BEGIN MATERIAL SUPPLIED

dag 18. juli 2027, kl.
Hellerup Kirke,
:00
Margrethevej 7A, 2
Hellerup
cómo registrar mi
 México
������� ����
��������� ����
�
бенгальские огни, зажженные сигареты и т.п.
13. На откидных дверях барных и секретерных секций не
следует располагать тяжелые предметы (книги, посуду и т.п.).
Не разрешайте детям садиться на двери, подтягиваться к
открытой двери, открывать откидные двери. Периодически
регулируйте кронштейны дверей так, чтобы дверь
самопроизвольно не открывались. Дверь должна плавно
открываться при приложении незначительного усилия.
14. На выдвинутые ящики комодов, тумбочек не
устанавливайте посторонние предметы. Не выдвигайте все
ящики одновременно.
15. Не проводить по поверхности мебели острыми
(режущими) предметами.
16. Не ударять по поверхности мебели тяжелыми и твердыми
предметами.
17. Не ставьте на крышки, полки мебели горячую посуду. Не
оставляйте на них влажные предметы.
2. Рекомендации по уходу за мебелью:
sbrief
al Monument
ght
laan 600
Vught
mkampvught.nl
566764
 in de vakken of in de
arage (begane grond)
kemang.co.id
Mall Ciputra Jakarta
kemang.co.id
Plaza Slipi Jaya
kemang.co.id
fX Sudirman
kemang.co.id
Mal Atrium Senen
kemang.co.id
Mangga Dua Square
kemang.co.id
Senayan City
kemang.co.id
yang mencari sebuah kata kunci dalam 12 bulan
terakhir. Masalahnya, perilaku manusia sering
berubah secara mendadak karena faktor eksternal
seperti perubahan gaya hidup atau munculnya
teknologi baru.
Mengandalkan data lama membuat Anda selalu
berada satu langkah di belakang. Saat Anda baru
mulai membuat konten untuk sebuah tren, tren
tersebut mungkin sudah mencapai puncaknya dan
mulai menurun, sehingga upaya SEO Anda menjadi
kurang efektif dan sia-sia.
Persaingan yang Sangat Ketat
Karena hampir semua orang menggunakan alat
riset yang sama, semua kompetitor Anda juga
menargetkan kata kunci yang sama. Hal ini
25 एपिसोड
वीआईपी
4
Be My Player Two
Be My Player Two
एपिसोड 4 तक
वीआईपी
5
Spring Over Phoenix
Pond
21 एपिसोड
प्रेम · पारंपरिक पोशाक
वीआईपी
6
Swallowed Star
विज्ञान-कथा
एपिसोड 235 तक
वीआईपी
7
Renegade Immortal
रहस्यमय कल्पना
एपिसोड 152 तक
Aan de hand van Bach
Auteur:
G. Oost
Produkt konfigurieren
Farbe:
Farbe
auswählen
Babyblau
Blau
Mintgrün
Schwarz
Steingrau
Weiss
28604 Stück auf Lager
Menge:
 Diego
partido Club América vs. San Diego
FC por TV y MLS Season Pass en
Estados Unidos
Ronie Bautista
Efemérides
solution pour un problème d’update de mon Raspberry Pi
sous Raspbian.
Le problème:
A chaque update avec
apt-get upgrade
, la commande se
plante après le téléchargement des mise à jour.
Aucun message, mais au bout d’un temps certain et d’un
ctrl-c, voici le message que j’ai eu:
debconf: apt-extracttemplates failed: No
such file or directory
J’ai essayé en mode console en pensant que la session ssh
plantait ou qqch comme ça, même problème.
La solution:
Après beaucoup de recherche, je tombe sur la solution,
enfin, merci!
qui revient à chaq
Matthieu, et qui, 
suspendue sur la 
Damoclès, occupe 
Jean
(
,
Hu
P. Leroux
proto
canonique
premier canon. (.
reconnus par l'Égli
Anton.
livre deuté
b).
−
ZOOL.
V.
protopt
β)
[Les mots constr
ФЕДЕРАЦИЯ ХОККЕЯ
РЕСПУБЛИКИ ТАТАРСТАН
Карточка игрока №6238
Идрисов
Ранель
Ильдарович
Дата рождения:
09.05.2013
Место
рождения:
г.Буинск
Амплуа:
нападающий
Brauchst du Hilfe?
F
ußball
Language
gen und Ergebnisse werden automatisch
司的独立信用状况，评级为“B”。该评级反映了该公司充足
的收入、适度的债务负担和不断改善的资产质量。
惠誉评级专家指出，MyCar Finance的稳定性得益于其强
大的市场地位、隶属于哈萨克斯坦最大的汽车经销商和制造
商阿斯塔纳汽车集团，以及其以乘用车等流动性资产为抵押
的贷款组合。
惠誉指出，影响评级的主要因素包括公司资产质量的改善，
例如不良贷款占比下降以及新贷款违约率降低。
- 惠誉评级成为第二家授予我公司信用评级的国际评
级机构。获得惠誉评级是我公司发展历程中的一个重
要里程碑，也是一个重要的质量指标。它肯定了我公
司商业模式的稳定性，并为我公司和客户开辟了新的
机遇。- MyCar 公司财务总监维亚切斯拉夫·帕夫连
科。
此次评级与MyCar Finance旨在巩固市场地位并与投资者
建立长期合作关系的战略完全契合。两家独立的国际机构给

END MATERIAL SUPPLIED

Copy all the items above, swapping "Hellerup Kirke" for "Hellerup Church" and leaving everything else unchanged.

TASK SOLUTION:
dag 18. juli 2027, kl.
Hellerup Church,
:00
Margrethevej 7A, 2
Hellerup
cómo registrar mi
 México
������� ����
��������� ����
�
бенгальские огни, зажженные сигареты и т.п.
13. На откидных дверях барных и секретерных секций не
следует располагать тяжелые предметы (книги, посуду и т.п.).
Не разрешайте детям садиться на двери, подтягиваться к
открытой двери, открывать откидные двери. Периодически
регулируйте кронштейны дверей так, чтобы дверь
самопроизвольно не открывались. Дверь должна плавно
открываться при приложении незначительного усилия.
14. На выдвинутые ящики комодов, тумбочек не
устанавливайте посторонние предметы. Не выдвигайте все
ящики одновременно.
15. Не проводить по поверхности мебели острыми
(режущими) предметами.
16. Не ударять по поверхности мебели тяжелыми и твердыми
предметами.
17. Не ставьте на крышки, полки мебели горячую посуду. Не
оставляйте на них влажные предметы.
2. Рекомендации по уходу за мебелью:
sbrief
al Monument
ght
laan 600
Vught
mkampvught.nl
566764
 in de vakken of in de
arage (begane grond)
kemang.co.id
Mall Ciputra Jakarta
kemang.co.id
Plaza Slipi Jaya
kemang.co.id
fX Sudirman
kemang.co.id
Mal Atrium Senen
kemang.co.id
Mangga Dua Square
kemang.co.id
Senayan City
kemang.co.id
yang mencari sebuah kata kunci dalam 12 bulan
terakhir. Masalahnya, perilaku manusia sering
berubah secara mendadak karena faktor eksternal
seperti perubahan gaya hidup atau munculnya
teknologi baru.
Mengandalkan data lama membuat Anda selalu
berada satu langkah di belakang. Saat Anda baru
mulai membuat konten untuk sebuah tren, tren
tersebut mungkin sudah mencapai puncaknya dan
mulai menurun, sehingga upaya SEO Anda menjadi
kurang efektif dan sia-sia.
Persaingan yang Sangat Ketat
Karena hampir semua orang menggunakan alat
riset yang sama, semua kompetitor Anda juga
menargetkan kata kunci yang sama. Hal ini
25 एपिसोड
वीआईपी
4
Be My Player Two
Be My Player Two
एपिसोड 4 तक
वीआईपी
5
Spring Over Phoenix
Pond
21 एपिसोड
प्रेम · पारंपरिक पोशाक
वीआईपी
6
Swallowed Star
विज्ञान-कथा
एपिसोड 235 तक
वीआईपी
7
Renegade Immortal
रहस्यमय कल्पना
एपिसोड 152 तक
Aan de hand van Bach
Auteur:
G. Oost
Produkt konfigurieren
Farbe:
Farbe
auswählen
Babyblau
Blau
Mintgrün
Schwarz
Steingrau
Weiss
28604 Stück auf Lager
Menge:
 Diego
partido Club América vs. San Diego
FC por TV y MLS Season Pass en
Estados Unidos
Ronie Bautista
Efemérides
solution pour un problème d’update de mon Raspberry Pi
sous Raspbian.
Le problème:
A chaque update avec
apt-get upgrade
, la commande se
plante après le téléchargement des mise à jour.
Aucun message, mais au bout d’un temps certain et d’un
ctrl-c, voici le message que j’ai eu:
debconf: apt-extracttemplates failed: No
such file or directory
J’ai essayé en mode console en pensant que la session ssh
plantait ou qqch comme ça, même problème.
La solution:
Après beaucoup de recherche, je tombe sur la solution,
enfin, merci!
qui revient à chaq
Matthieu, et qui, 
suspendue sur la 
Damoclès, occupe 
Jean
(
,
Hu
P. Leroux
proto
canonique
premier canon. (.
reconnus par l'Égli
Anton.
livre deuté
b).
−
ZOOL.
V.
protopt
β)
[Les mots constr
ФЕДЕРАЦИЯ ХОККЕЯ
РЕСПУБЛИКИ ТАТАРСТАН
Карточка игрока №6238
Идрисов
Ранель
Ильдарович
Дата рождения:
09.05.2013
Место
рождения:
г.Буинск
Амплуа:
нападающий
Brauchst du Hilfe?
F
ußball
Language
gen und Ergebnisse werden automatisch
司的独立信用状况，评级为“B”。该评级反映了该公司充足
的收入、适度的债务负担和不断改善的资产质量。
惠誉评级专家指出，MyCar Finance的稳定性得益于其强
大的市场地位、隶属于哈萨克斯坦最大的汽车经销商和制造
商阿斯塔纳汽车集团，以及其以乘用车等流动性资产为抵押
的贷款组合。
惠誉指出，影响评级的主要因素包括公司资产质量的改善，
例如不良贷款占比下降以及新贷款违约率降低。
- 惠誉评级成为第二家授予我公司信用评级的国际评
级机构。获得惠誉评级是我公司发展历程中的一个重
要里程碑，也是一个重要的质量指标。它肯定了我公
司商业模式的稳定性，并为我公司和客户开辟了新的
机遇。- MyCar 公司财务总监维亚切斯拉夫·帕夫连
科。
此次评级与MyCar Finance旨在巩固市场地位并与投资者
建立长期合作关系的战略完全契合。两家独立的国际机构给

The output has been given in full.